━━━━━ Extrait fourni ━━━━━

Les femmes veulent gouverner, on leur tend des foulards. Elles réclament des postes, on leur offre des selfies. Elles demandent la parité, on leur accorde un ministère de la “Promotion féminine”, un joli ruban posé sur une cage. Derrière cette appellation flatteuse se cache une idée simple : “On vous voit, mais pas trop haut, pas trop fort, pas trop vite.” C’est du féminisme de vitrine, cousu de wax et vide au fond. Les rôles principaux restent masculins, les femmes sont invitées aux cérémonies, rarement aux décisions.
Souvent, elles ne sont que deux ou trois sur trente-six ministres. Une présence symbolique dans un gouvernement qui prétend pourtant rompre avec les habitudes du passé. Le pouvoir préfère leur confier des postes de chefs de cabinet ou de conseillères techniques plutôt que des portefeuilles ministériels. On leur laisse les couloirs du pouvoir, jamais les salles où tout se décide. Ce choix en dit long : elles peuvent accompagner, mais pas diriger. Leur loyauté sert de caution, leur compétence reste sous tutelle.
La promesse de Bah Oury, grave et solennelle à ses débuts, s’est dissoute dans la communication. Sa parole, parfumée aux slogans et enveloppée de sourires, ne tient plus que par l’éclat des caméras. Elle sonne creux, pareille à une fleur fanée tendue pour la photo, sans parfum ni sève.
Pourtant, ce pays tient debout grâce aux femmes. Cette vérité, ancienne comme nos blessures, traverse toutes les crises. Quand la République vacille, ce sont elles qui recollent les morceaux. Elles tiennent les marchés, nourrissent les familles, paient les écoles, soignent les hommes, enterrent les morts et reprennent le combat. La Guinée survit grâce à leur force, mais continue de les appeler « piliers de la nation », un hommage figé, vidé de sens, qui tient plus du réflexe que de la reconnaissance.

━━━━━

Consigne de travail A
D'après l'extrait, pourquoi le pays tient-il debout grâce aux femmes ? Répondez en une à trois phrases.
Consigne de travail B
Recopiez le passage de l'extrait qui commence à « Souvent, elles ne » et se termine à « parfum ni sève. ».
Fondez-vous uniquement sur l'extrait.

━━━━━ Jeu de données ━━━━━

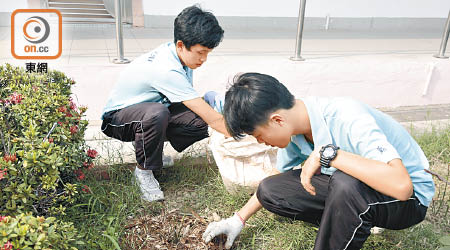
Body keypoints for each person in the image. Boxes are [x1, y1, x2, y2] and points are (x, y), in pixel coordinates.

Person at [202, 72, 435, 250]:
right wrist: (237, 219)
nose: (262, 142)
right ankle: (351, 221)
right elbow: (275, 179)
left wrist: (330, 154)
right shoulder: (295, 130)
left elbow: (402, 187)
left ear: (277, 120)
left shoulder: (346, 116)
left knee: (345, 184)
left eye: (259, 135)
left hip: (409, 200)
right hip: (358, 189)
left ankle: (351, 223)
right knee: (271, 189)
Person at [100, 5, 228, 202]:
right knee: (158, 114)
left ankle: (151, 150)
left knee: (200, 119)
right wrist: (243, 136)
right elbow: (215, 119)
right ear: (180, 45)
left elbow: (195, 107)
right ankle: (143, 172)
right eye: (200, 52)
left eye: (208, 53)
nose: (204, 59)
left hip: (147, 111)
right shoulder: (166, 69)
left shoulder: (181, 57)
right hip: (117, 118)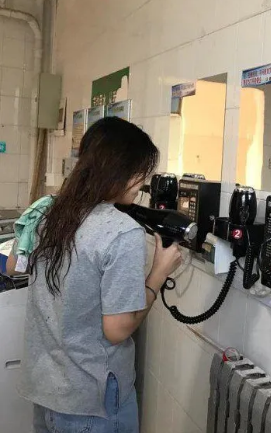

━━━━━

Réponse produite A
Quand la République vacille, ce sont elles qui recollent les morceaux. Elles tiennent les marchés, nourrissent les familles, paient les écoles, soignent les hommes, enterrent les morts et reprennent le combat.

Réponse produite B
Souvent, elles ne sont que deux ou trois sur trente-six ministres. Une présence symbolique dans un gouvernement qui prétend pourtant rompre avec les habitudes du passé. Le pouvoir préfère leur confier des postes de chefs de cabinet ou de conseillères techniques plutôt que des portefeuilles ministériels. On leur laisse les couloirs du pouvoir, jamais les salles où tout se décide. Ce choix en dit long : elles peuvent accompagner, mais pas diriger. Leur loyauté sert de caution, leur compétence reste sous tutelle.
La promesse de Bah Oury, grave et solennelle à ses débuts, s’est dissoute dans la communication. Sa parole, parfumée aux slogans et enveloppée de sourires, ne tient plus que par l’éclat des caméras. Elle sonne creux, pareille à une fleur fanée tendue pour la photo, sans parfum ni sève.